Contaminé au Liberia, deux missionaires américains reçoivent fin juillet un traitement expérimental jusqu'alors testé uniquement sur le singe et leur état s'améliore rapidement. Puis ils sont rapatriés début août aux Etats-Unis où ils seront déclarés guéris le 21 août.

Le 11 août, l'OMS autorise l'utilisation des traitements expérimentaux contre Ebola après avoir mené une réflexion éthique sur le sujet. Début septembre, l'organisation sélectionne les traitements et vaccins dont elle encourage le développement. La recherche se penche aussi sur les tests de diagnostic rapides, tant l'identification des malades est primordiale.

• Psychose en Occident

Le premier malade rapatrié en Europe est un prêtre espagnol , contaminé au Liberia et décédé en Espagne, non sans avoir contaminé une aide-soignante à cause de «cafouillages» dans la prise en charge; au Texas, le premier ayant développé les symptômes hors d'Afrique est renvoyé chez lui parce qu'on le croit porteur d'une simple grippe; à New York, un médecin américain contaminé en Guinée et testé positif après son retour déclenche la panique dans une ville tenée par la quarantaine systématique... Quelques malades et des simulations épidémiologiques font croire aux occidentaux que le virus pourrait s'installer chez eux.

De la peur naît la déraison. Des chanteurs américains annulent des tournées en Europe, des peoples sont sans aucune raison suspectés d'avoir attrapé Ebola… Même les professionnels de santé s'inquiètent et des spécialistes d'Ebola se retrouvent, fin octobre, priés de ne pas assister à un congrès annuel sur les maladies tropicales!

• Prise de conscience internationale

Cette psychose est un mal pour un bien: le monde se mobilise pour aider l'Afrique de l'Ouest a enrayer l'épidémie d'Ebola et, plus largement, comprend que les virus émergents sont une menace à ne pas négliger. Le président américain Barack Obama annonce l'envoi de 3.000 militaires américains en Afrique de l'Ouest. L'Europe s'organise et la France est chargée d'intervenir en Guinée. Les premiers volontaires envoyés par le gouvernement partent à la fin d'octobre.

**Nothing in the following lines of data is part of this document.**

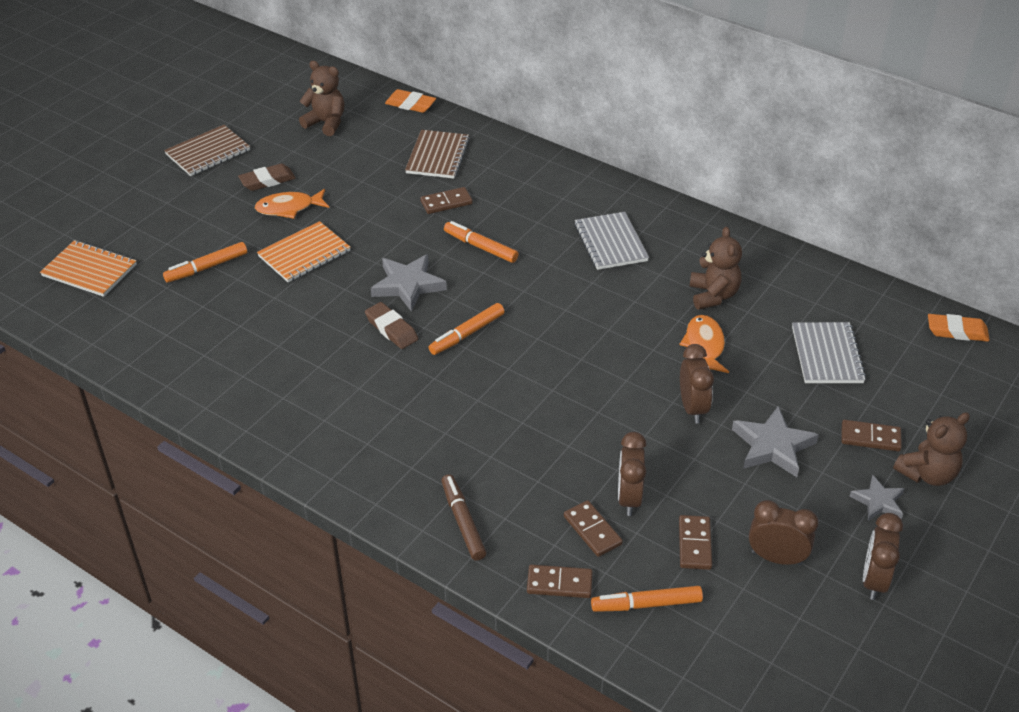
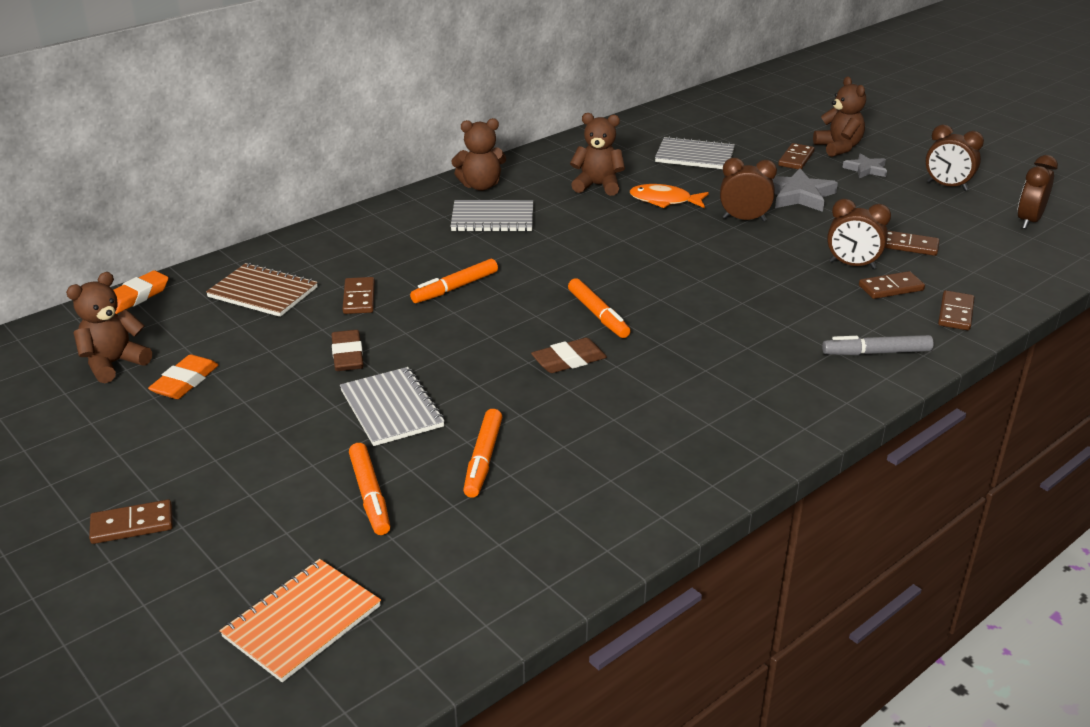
camera: 75 degrees left, 10 degrees down
(165, 184) = (132, 525): none -> brown domino
(208, 152) = (86, 475): brown notebook -> none
(267, 181) = (206, 425): brown eraser -> brown eraser (347, 355)
(289, 208) = (284, 412): orange fish -> none
(304, 254) = (392, 408): orange notebook -> grey notebook
(408, 285) = (496, 341): grey star -> none
(463, 521) = (876, 352): brown marker -> grey marker
(646, 604) = (977, 277): orange marker -> orange marker (483, 459)
(671, 223) = (480, 186): none -> brown teddy bear
(776, 558) = (924, 216): brown clock -> brown clock (1028, 221)
(957, 331) = (684, 108): orange eraser -> orange eraser (185, 382)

D'autres en revanche profitent de l'épidémie: la télévision s'en empare, des «produits dérivés» apparaissent, et les escrocs ne sont pas en reste… Businesse is business.

• Les pays occidentaux se préparent

Alors que les contrôles sanitaires au départ et à l'arrivée sont renforcés, le débat enfle: faut-il fermer les lignes aériennes vers les pays touchés? L'OMS le déconseille, mais les opinions publiques ne sont pas toujours du même avis. Les pays occidentaux se préparent à recevoir des malades.

La France envoie des consignes aux professionnels de santé, nomme des hôpitaux «référents», met en place un centre d'appels et dévoile, le 24 novembre, un «plan national de prévention et de lutte». Le 17 septembre, MSF annonce qu'une volontaire française a été contaminée au Libéria. Elle sera rapatriée en France, soignée avec des traitements expérimentaux puis déclarée guérie le 4 octobre.

Malgré le discours rassurants des autorités, qui expliquent que la France est suffisament armée et a les moyens de détecter et d'isoler très vite une personne qui déclarerait des symptômes, la psychose enfle. Ainsi, début octobre, plusieurs parents refusent de déposer leurs enfants dans une école de Boulogne-Billancourt parce qu'un écolier revient de Guinée, puis un malaise provoque un vent de panique à Cergy...

• Des vaccins et une décrue… provisoire

Le 9 janvier 2015, l'OMS présente les essais cliniques de deux vaccins contre Ebola qui doivent démarrer dès la fin janvier en Afrique de l'Ouest. L'épidémie semble amorcer une décrue, à tel point que certains essais thérapeutique doivent être interrompus… faute de patients!

Malgré les espoirs de la communauté internationale, la victoire contre Ebola est encore incertaine et l'épidémie semblait légèrement repartir à la hausse début février. Samedi, la Sierra Leone a annoncé un nouveau confinement de l'ensemble de la population du 27 au 29 mars, alors qu'un nouveau cas a été découvert la veille dans le Liberia voisin qui en était exempt depuis un mois.